Edgar Berlanga obsessed with becoming star, not first-round KOs

Super middleweight contender Edgar Berlanga is obsessed with becoming star, not first-round KOs.

 

Edgar Berlanga and his team know the streak is going to end. And that’s perfectly fine with them.

The super middleweight contender has stopped all 16 of his opponents in the first round, a run that has created a palpable buzz around him. He has almost a quarter million followers and counting on Instagram.

In that sense, the streak has been valuable for Berlanga. But it has little meaning to him otherwise.

So, rest assured, if capable veteran Demond Nicholson takes Berlanga into the second round of a scheduled eight-rounders on the Emanuel Navarrete-Christopher Diaz card Saturday in Kissimmee, Fla. (ESPN, ESPN+), Berlanga won’t think twice about it.

https://www.youtube.com/watch?v=oTYfMaduugA

“I’ve been boxing for 16 years,” said Berlanga, who is 23. “… I had the most experience I could as an amateur and even just sparring and everything. For me to go to the second round … I know everybody is out to make it seem bigger than what it is … but it’s nothing that big.

“For me, it’s just another day in the office to go to the second round. … I’m sparring 10 rounds, 12 rounds with different guys to always put my conditioning at another level.”

Berlanga’s handlers understand the value of the streak and his growing legion of fans. However, their hearts won’t be broken if someone takes him beyond three minutes.

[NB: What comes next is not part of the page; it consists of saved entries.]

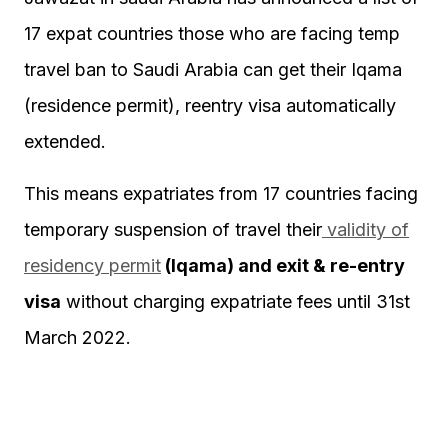
17 expat countries those who are facing temp
travel ban to Saudi Arabia can get their Iqama
(residence permit), reentry visa automatically
extended.
This means expatriates from 17 countries facing
temporary suspension of travel their
validity of
residency permit
(Iqama) and exit & re-entry
visa
without charging expatriate fees until 31st
March 2022.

“We don’t know what’s going to happen on Saturday night. No one does until the bell rings,” said Carl Moretti, Top Rank’s Vice President of Boxing Operations. “He may go one round, he may go eight rounds.

“All that matters is he gets the win.”

Berlanga said he’s focused on Nicholson (23-3-1, 20 KOs), not what might lie ahead. All successful fighters take that approach to avoid disaster.

Moretti and Co. can and do look ahead. They’re building an attraction over an extended period of time. And Berlanga is doing his part both in his training camps – he essentially lives in the gym – and, of course, on fight night.

“As you can see he’s focused,” Moretti said. “He knows what’s at hand [on Saturday]. It’s the most important fight of his career because it’s the next fight in his career. Everything else doesn’t really matter.

“As long as he continues working his ass off in the gym, which he does, very good things take care of themselves. And that’s what we’re expecting Saturday night.”